At the centre of the proposal is a new IMA.
The IMA would combine clinical trial approval with a progressive route to marketing authorisation, rather than requiring sponsors to move from trial approval to marketing authorisation as separate regulatory steps.
Marketing authorisation is the approval needed before a medicine can be made available for use.
The proposed model would support rolling data submissions, modular assessments and earlier patient access where there is limited but compelling evidence, backed by structured post-authorisation evidence generation for safety, quality and efficacy.
The proposed framework is intended to shorten timelines, particularly in early development and regulatory decision-making.
It also supports adaptive and innovative trial designs, including basket trials, umbrella trials and hybrid studies using real-world evidence.
The guidance says surrogate or patient-relevant endpoints may be appropriate where conventional endpoints are not feasible.
Surrogate endpoints are indirect measures, such as a biomarker, that can indicate whether a treatment is likely to benefit patients.
The MHRA also said it is open to the use of computational modelling, digital twins and non-animal methods where scientifically justified.
For larger pharmaceutical companies, the MHRA said the guidance could create opportunities to diversify into very rare indications with more iterative investment strategies and a more predictable regulatory environment.
For smaller developers and academics, it said the framework could provide earlier regulatory certainty and structured scientific advice from the outset.
Julian Beach, executive director of healthcare quality and access at the MHRA, said: “A single authorisation removes the need for a discrete transition from clinical trial approval to marketing authorisation, supports more predictable and adaptable evidence requirements, and allows for rolling data submissions to accelerate decision-making.
“It also promotes better alignment between clinical development, regulatory approval, patient access, and reimbursement processes, thereby reducing complexity.”
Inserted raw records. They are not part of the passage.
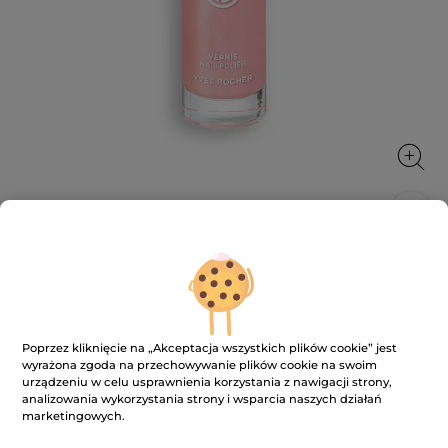
Lakier do paznokci
Piękna i zaangażowana aż po same końcówki
paznokci!
5 ml
Poprzez kliknięcie na „Akceptacja wszystkich plików cookie” jest
wyrażona zgoda na przechowywanie plików cookie na swoim
★★★★★
★★★★★
3.7
(967)
DODAJ RECENZJĘ
urządzeniu w celu usprawnienia korzystania z nawigacji strony,
3.7
analizowania wykorzystania strony i wsparcia naszych działań
na
31.90 zł
44.90 zł
-29%
marketingowych.
5
gwiazdek.
638.00 zł / 100ml
Przeczytaj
“By working closely with patients, partners and industry, we’re building a framework that supports innovation while maintaining the high standards of safety that patients expect.”
“Industry feedback is vital to this consultation, so please share your views through the consultation.”
Helen Knight, director of medicines evaluation at NICE, said: “The MHRA’s proposed Rare Disease Therapies Regulatory Framework potentially complements NICE’s approach that enables NHS patients to receive innovative and promising medicines while additional evidence is gathered on how well they work in practice.
“These proposals could help to address clinical uncertainty, with the MHRA continuing stringent patient safety monitoring while NICE ensures value for money for the taxpayer.
“We support the ambition to improve timely access to rare disease therapies and look forward to engaging in more detail alongside wider system partners to ensure this delivers safely for patients, value for the NHS and aligns with broader government policy objectives.”